Task statement: Copy each line of the entries beneath that contains the word "lines".

Exercise inputs:
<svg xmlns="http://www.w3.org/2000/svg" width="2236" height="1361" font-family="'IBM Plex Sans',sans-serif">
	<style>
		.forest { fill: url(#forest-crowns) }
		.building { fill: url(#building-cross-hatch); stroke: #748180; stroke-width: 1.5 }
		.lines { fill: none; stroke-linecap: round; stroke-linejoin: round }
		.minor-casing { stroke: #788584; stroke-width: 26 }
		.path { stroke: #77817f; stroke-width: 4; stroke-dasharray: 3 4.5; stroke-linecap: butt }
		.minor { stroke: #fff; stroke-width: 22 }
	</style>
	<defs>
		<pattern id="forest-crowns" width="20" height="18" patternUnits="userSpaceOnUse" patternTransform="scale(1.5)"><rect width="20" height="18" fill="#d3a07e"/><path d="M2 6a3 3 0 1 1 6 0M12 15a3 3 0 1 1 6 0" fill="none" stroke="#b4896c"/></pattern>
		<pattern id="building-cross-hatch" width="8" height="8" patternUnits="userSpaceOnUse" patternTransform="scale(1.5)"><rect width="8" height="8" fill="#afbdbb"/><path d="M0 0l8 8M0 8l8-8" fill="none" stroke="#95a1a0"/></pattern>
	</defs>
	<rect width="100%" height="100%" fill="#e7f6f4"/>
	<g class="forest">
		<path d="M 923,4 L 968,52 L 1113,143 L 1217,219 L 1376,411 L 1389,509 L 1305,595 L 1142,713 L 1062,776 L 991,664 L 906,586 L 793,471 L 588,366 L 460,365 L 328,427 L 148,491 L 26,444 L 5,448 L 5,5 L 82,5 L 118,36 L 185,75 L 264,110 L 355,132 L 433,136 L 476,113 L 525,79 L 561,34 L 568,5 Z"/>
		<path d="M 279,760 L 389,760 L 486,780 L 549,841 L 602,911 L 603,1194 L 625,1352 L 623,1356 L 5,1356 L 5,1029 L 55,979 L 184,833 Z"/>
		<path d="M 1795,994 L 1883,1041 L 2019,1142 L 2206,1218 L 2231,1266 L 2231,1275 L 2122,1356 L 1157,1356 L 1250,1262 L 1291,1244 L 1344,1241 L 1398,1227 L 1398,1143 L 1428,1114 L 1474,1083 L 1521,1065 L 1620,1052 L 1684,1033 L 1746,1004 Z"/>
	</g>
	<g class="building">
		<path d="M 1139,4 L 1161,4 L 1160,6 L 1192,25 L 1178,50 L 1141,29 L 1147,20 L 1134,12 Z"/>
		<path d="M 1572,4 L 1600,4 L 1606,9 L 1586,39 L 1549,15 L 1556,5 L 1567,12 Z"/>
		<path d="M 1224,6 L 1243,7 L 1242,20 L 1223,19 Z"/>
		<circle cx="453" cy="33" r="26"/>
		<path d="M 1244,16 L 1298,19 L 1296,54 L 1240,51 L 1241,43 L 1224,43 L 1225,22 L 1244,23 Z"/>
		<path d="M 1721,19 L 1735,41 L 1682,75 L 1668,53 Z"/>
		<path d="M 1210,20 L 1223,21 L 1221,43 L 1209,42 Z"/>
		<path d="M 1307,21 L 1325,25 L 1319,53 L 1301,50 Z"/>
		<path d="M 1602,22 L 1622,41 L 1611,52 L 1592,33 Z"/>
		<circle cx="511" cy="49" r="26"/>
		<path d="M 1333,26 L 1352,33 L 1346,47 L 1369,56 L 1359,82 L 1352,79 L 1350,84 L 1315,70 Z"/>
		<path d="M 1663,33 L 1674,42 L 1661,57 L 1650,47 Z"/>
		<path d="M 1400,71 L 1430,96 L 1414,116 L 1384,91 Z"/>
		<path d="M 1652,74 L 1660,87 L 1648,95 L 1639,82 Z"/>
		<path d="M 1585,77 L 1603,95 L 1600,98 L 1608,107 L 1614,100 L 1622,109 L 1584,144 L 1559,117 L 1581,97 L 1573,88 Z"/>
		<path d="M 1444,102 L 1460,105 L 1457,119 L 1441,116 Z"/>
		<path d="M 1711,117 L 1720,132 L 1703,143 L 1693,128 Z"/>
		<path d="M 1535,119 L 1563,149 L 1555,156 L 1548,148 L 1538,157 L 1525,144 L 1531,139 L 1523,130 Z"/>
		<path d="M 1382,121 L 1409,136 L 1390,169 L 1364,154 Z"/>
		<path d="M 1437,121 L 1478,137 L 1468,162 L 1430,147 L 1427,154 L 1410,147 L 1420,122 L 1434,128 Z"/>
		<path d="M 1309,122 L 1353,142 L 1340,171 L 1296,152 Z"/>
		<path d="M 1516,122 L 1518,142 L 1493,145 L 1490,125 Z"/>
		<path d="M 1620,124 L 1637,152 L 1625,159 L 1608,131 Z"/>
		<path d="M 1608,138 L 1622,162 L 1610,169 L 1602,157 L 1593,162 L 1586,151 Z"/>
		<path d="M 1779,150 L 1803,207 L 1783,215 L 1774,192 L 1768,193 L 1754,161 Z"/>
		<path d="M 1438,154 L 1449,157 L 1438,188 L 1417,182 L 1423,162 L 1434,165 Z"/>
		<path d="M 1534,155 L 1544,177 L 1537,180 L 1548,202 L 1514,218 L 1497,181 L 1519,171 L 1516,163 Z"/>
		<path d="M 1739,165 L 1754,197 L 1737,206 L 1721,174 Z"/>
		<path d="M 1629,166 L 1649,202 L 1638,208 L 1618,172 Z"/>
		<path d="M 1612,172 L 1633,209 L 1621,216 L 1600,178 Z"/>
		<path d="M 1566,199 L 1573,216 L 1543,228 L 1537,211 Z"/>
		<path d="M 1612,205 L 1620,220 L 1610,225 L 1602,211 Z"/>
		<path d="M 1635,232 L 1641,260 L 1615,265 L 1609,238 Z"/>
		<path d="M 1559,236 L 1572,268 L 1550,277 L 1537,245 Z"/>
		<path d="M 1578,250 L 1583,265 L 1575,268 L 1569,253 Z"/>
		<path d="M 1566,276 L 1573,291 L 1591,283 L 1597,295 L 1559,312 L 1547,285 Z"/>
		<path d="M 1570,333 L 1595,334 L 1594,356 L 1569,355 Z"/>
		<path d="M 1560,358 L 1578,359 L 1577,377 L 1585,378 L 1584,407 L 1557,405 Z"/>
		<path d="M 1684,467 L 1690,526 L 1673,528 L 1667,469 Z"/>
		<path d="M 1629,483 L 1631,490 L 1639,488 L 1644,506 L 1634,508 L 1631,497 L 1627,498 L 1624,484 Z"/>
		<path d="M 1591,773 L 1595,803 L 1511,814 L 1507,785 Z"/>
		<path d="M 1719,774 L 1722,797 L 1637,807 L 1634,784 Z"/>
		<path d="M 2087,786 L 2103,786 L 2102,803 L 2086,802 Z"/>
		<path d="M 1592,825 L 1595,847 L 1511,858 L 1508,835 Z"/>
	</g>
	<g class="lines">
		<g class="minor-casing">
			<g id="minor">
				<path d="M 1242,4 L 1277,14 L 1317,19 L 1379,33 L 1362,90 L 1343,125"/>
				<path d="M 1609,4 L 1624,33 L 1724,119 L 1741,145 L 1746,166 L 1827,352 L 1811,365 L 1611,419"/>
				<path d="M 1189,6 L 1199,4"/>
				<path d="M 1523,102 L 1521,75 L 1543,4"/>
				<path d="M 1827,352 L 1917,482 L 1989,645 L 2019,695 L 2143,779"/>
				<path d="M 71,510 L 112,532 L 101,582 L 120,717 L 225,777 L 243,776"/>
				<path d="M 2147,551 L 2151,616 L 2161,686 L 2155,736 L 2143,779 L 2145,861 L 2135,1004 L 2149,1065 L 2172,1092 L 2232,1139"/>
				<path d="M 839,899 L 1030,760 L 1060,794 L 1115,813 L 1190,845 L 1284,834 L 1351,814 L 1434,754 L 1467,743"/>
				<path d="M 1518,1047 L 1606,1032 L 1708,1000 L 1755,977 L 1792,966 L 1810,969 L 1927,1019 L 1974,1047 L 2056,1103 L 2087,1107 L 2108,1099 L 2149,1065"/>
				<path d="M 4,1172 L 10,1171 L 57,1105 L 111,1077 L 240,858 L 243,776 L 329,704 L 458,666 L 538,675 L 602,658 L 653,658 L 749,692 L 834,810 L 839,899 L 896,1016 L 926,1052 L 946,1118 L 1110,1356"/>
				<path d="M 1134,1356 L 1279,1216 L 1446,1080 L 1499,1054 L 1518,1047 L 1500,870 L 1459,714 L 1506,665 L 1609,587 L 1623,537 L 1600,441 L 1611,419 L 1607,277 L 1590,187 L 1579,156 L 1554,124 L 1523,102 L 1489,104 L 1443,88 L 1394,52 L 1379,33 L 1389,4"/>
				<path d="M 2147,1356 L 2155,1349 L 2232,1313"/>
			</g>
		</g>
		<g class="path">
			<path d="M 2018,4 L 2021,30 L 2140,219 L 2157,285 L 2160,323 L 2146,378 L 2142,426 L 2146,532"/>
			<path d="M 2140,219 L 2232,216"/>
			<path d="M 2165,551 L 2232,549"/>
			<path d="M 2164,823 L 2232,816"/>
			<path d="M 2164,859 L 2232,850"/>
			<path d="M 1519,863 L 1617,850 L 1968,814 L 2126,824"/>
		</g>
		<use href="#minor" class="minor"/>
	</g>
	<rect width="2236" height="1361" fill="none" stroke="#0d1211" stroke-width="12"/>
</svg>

Task answer:
		.lines { fill: none; stroke-linecap: round; stroke-linejoin: round }
	<g class="lines">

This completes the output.